→ **Instruction**
Using the material that follows, work out how many lines include the word "sign". Your answer should be that number only.

>>>>>

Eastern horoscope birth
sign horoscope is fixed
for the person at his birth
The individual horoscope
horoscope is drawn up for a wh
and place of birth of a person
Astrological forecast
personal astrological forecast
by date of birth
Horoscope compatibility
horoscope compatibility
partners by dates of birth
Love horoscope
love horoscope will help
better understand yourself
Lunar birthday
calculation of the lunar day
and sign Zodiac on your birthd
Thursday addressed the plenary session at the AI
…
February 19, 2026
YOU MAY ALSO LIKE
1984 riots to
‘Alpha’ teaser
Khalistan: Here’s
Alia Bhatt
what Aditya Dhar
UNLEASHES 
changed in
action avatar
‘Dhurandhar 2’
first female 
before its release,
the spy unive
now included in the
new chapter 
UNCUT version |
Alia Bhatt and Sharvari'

<<<<<
>>>>>

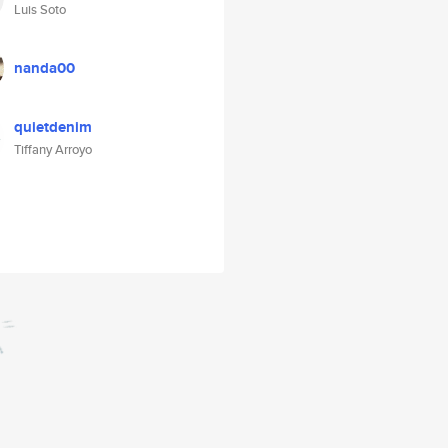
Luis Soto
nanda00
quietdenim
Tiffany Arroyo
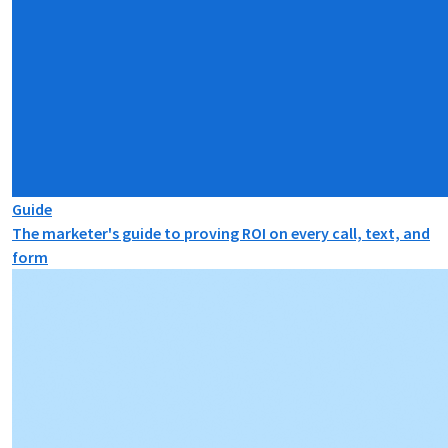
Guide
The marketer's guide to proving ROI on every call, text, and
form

<<<<<

→ **Task output**
2